-------- Source extract
Live album by George Carlin
- Released: August 15, 1988
- Recorded: March 25–26, 1988, Park Performing Arts Center, Union City, New Jersey
- Genre: Comedy
- Length: 47:45
- Label: Atlantic/Eardrum
- Producer: George Carlin

George Carlin chronology
| Playin' with Your Head (1986) | What Am I Doing in New Jersey? (1988) | Parental Advisory: Explicit Lyrics (1990) |

= What Am I Doing in New Jersey? =

What Am I Doing in New Jersey? is the 12th album and sixth HBO special by American comedian George Carlin. It was recorded at the Park Performing Arts Center in Union City, New Jersey for an HBO special, and the album was released on August 15, 1988.
----------------
[Short exercise]
Reproduce the album entry above in full, word for word.
-------- Dataset content
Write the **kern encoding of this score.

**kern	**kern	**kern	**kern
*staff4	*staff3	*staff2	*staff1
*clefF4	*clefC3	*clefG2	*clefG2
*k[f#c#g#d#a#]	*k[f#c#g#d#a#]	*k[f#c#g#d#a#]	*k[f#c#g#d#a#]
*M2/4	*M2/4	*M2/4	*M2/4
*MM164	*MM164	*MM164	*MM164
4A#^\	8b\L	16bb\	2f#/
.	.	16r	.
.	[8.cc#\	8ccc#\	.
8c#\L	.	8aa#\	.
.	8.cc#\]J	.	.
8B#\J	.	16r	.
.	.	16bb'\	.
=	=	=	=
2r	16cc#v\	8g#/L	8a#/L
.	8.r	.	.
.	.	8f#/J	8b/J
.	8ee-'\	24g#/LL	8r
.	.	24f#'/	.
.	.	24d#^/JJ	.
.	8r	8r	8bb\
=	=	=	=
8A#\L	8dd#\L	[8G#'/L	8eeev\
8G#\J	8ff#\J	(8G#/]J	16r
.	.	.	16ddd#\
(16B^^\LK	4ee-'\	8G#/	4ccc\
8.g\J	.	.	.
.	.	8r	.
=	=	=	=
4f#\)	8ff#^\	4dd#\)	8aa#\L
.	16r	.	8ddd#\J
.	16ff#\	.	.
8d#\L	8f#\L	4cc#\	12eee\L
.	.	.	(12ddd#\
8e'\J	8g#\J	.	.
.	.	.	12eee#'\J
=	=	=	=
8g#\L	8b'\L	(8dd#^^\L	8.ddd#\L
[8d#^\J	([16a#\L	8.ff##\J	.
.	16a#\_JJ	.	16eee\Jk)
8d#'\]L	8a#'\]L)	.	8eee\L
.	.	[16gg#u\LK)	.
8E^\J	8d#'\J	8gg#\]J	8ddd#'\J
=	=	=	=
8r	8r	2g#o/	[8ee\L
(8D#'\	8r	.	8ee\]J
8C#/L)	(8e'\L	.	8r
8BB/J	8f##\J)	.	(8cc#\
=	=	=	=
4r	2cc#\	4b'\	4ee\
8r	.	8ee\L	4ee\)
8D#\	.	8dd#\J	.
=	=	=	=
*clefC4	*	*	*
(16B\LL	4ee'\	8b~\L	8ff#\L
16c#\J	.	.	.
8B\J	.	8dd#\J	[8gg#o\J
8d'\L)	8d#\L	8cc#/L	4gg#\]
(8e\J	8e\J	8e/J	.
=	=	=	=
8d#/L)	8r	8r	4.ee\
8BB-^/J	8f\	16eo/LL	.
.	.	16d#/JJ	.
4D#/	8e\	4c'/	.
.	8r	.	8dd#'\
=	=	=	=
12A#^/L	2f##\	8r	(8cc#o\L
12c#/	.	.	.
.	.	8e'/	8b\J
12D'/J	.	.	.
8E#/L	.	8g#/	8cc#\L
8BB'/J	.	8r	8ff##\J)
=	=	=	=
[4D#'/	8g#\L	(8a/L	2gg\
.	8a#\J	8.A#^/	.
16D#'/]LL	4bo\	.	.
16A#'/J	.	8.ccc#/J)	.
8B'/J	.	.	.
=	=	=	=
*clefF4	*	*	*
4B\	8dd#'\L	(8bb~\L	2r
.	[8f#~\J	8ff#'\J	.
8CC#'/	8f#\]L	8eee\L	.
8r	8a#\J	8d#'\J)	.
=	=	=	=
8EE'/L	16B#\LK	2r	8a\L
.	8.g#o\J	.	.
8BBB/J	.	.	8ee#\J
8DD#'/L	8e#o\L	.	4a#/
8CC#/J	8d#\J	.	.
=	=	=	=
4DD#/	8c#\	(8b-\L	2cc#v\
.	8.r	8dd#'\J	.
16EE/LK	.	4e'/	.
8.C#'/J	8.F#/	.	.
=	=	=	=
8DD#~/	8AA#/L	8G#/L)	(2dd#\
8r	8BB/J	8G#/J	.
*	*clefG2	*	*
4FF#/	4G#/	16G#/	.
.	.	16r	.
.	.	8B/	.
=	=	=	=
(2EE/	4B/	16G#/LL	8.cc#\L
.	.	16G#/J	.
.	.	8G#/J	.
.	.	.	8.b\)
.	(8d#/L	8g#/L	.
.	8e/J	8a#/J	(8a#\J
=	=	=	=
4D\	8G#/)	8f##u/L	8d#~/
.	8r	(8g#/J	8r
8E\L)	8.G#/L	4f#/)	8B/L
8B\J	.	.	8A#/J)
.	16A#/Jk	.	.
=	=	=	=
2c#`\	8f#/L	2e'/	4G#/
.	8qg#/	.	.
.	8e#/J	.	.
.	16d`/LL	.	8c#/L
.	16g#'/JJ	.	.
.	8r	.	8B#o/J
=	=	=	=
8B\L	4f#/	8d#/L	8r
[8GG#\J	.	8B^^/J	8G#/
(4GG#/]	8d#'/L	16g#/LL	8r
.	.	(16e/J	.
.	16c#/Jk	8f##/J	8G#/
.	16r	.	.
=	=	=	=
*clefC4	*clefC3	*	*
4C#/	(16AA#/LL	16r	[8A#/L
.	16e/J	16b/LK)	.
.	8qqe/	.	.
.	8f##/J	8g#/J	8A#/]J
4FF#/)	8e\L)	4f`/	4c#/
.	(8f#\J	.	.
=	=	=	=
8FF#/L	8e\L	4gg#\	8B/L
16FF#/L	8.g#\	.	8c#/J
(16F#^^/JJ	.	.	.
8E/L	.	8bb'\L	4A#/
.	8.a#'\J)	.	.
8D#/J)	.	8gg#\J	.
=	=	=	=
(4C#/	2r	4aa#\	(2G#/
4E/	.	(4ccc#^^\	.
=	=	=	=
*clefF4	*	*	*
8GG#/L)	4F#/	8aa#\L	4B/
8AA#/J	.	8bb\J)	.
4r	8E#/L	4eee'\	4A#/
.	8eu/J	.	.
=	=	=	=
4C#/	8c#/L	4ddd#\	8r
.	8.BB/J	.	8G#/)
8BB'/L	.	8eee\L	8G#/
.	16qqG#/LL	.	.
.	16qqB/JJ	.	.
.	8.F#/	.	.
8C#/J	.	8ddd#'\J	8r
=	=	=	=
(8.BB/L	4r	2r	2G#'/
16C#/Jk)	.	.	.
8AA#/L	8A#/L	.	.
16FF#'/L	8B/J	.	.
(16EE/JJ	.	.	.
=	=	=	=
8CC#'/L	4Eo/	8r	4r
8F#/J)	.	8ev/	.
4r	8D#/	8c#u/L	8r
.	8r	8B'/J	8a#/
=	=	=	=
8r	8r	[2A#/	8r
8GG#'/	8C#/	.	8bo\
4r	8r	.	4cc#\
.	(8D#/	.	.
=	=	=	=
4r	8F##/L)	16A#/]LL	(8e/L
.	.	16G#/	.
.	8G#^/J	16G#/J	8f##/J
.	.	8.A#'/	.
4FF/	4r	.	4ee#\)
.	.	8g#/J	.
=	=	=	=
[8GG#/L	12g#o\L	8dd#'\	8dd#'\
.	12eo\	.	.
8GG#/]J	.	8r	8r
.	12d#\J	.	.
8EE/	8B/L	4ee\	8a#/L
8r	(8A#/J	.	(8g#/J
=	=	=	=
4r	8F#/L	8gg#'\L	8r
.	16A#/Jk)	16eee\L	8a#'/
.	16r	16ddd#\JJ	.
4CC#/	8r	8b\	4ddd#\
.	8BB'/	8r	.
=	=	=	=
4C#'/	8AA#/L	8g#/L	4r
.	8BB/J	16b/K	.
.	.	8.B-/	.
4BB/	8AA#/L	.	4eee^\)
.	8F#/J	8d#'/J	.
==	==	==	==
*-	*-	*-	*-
----------------
[The response]
Live album by George Carlin
- Released: August 15, 1988
- Recorded: March 25–26, 1988, Park Performing Arts Center, Union City, New Jersey
- Genre: Comedy
- Length: 47:45
- Label: Atlantic/Eardrum
- Producer: George Carlin

George Carlin chronology
| Playin' with Your Head (1986) | What Am I Doing in New Jersey? (1988) | Parental Advisory: Explicit Lyrics (1990) |

= What Am I Doing in New Jersey? =

What Am I Doing in New Jersey? is the 12th album and sixth HBO special by American comedian George Carlin. It was recorded at the Park Performing Arts Center in Union City, New Jersey for an HBO special, and the album was released on August 15, 1988.